The Milk Carton Kids, The Ash & Clay
I discovered The Milk Carton Kids in early 2012. As each year begins, I commence to researching the acts playing the SXSW festival coming up in March. One of my resources is a website called Operation Every Band, a blog written by a team of people who listen to every act playing the official SXSW showcases.
In their blog, they mentioned an act called The Milk Carton Kids with a comparison to Simon and Garfunkel, so I told myself, “I have to hear this!” Soon, I was listening to the duo regularly on Rhapsody and watching live performances on YouTube, marveling at the way their voices match each other and the incredible country picking of lead guitarist, Kenneth Pattengale. Their set at SXSW in 2012 was a gorgeous throwback to mid-’60s folk music with witty, charming, and purposefully uncomfortable banter between Joey (Ryan) and Kenneth (people sometimes compare them to The Smothers Brothers).
I kept listening and became almost obsessed with them, tracking their tours and wishing they’d come back to Texas. Sure enough, they received an invitation to the Kerrville Folk Festival, so I took my wife to see them there. As much as I loved their debut album, Prologue, I definitely preferred seeing them live, but in Kerrville, I was able to buy Prologue on vinyl and get the “Kids” to sign it for me.
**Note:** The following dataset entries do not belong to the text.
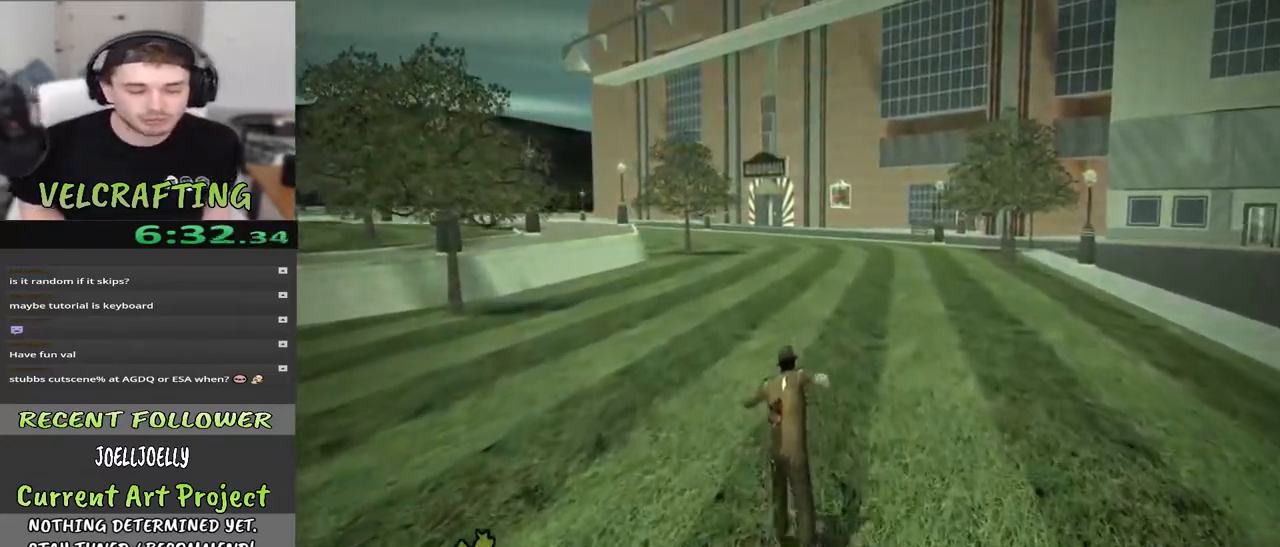
{"buttons": [], "left_stick": "up", "right_stick": "center", "events": []}
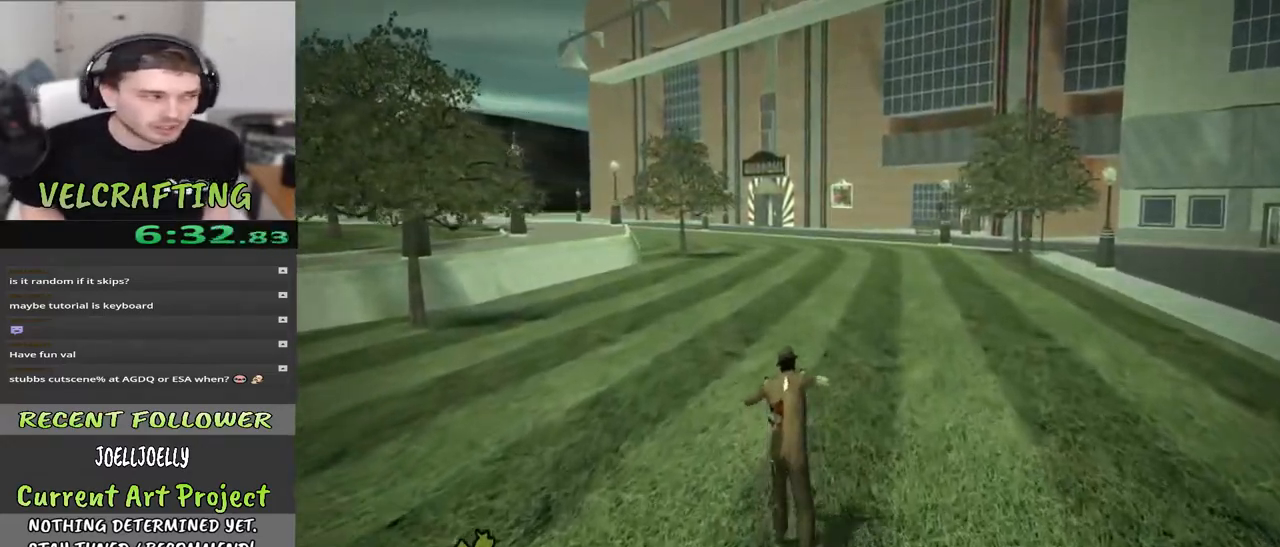
{"buttons": [], "left_stick": "up", "right_stick": "center", "events": []}
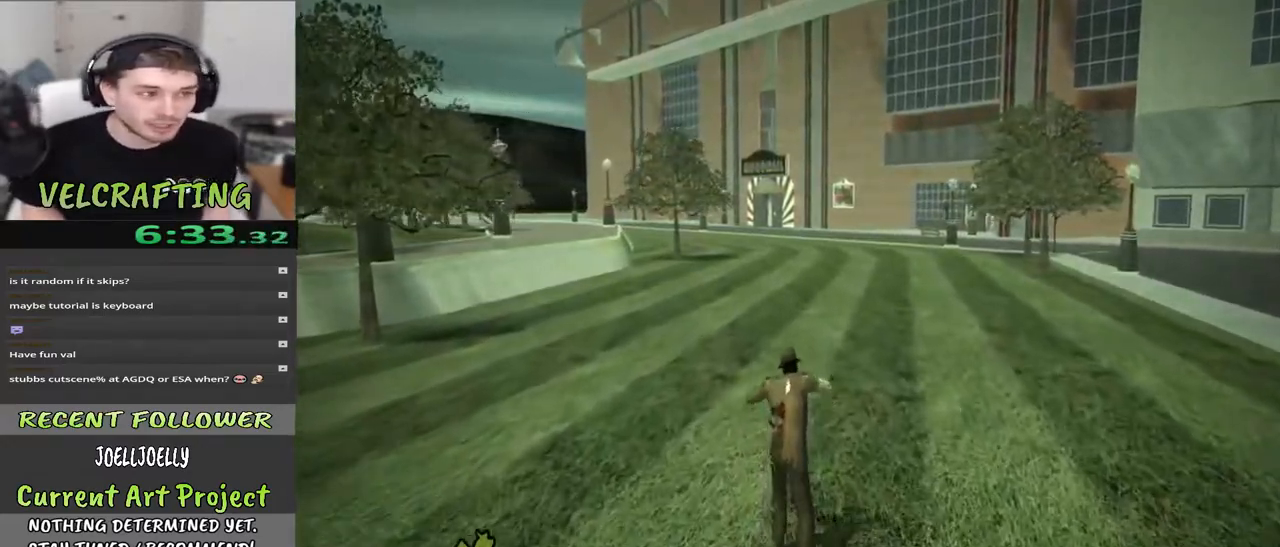
{"buttons": [], "left_stick": "up", "right_stick": "center", "events": []}
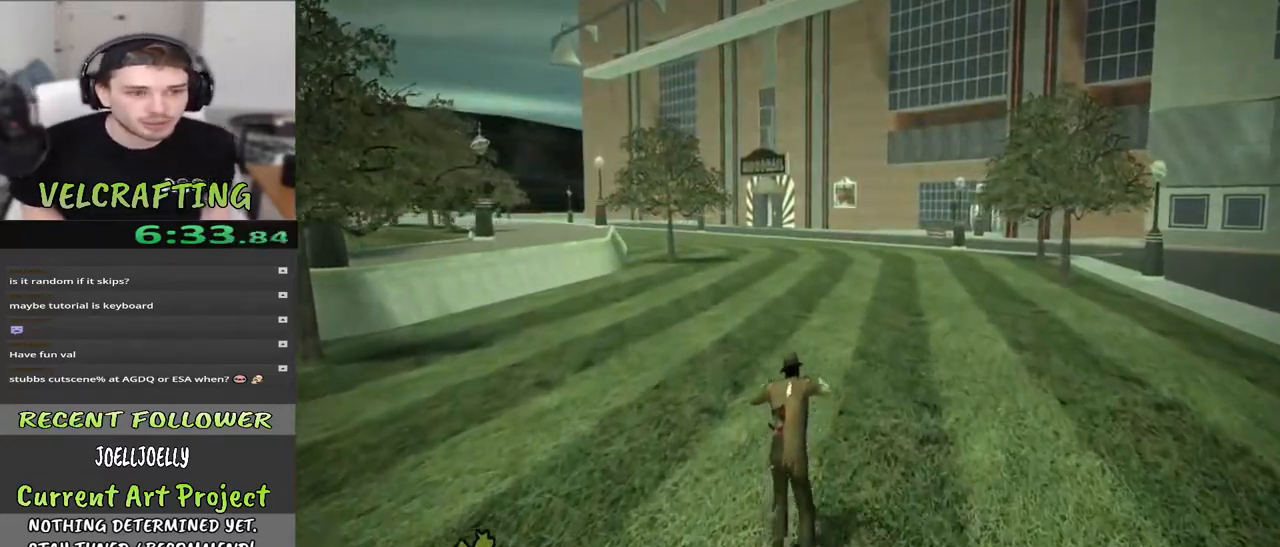
{"buttons": [], "left_stick": "up", "right_stick": "center", "events": []}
As 2013’s SXSW approached, I was excited to find out they would be playing in Texas again. They played only once at SXSW in 2012, but in 2013 they played four shows — I was able to make it to three of the four, and each time I saw them topped the last. Hearing the songs live before being able to hear the album cemented the songs into my brain. Obviously, their albums are nothing more than live performances in the studio, as there are only two guys with guitars, so a real review should be based on song quality (as opposed to lush production).
And quality is here on The Ash & Clay. My favorites so far are “Honey, Honey,” “The Jewel of June,” and “Heaven.” “Hope Of A Lifetime” and “The Ash & Clay” are excellent, as well. I tend to favor the faster songs, but this is music for people who want to sit, listen, and have a drink. If you’re willing to take the time to listen, you will be rewarded.
As you sit and listen, you’ll realize that this album was recorded live with no overdubs. For me, just like listening to the album on vinyl, this live quality adds to the experience, making me feel like this album was made for me. After about 20 listens, I’m beginning to love this album as much as Prologue.
Some people will probably dismiss these guys as a Simon and Garfunkel rip-off, but I don’t see it that way. S&G are definitely a jumping-off point, but The Milk Carton Kids have done a great job on making the sound of the acoustic duo all their own. And anyway, S&G aren’t exactly making any new music together these days.
Ideally, I would like to see a live album next from the band, because truly you can’t appreciate The Milk Carton Kids unless you get the full treatment, with between-song banter and audience laughter. If and when they play Houston, I will expect you to join me. In the meantime, I will wear out the grooves on The Ash & Clay.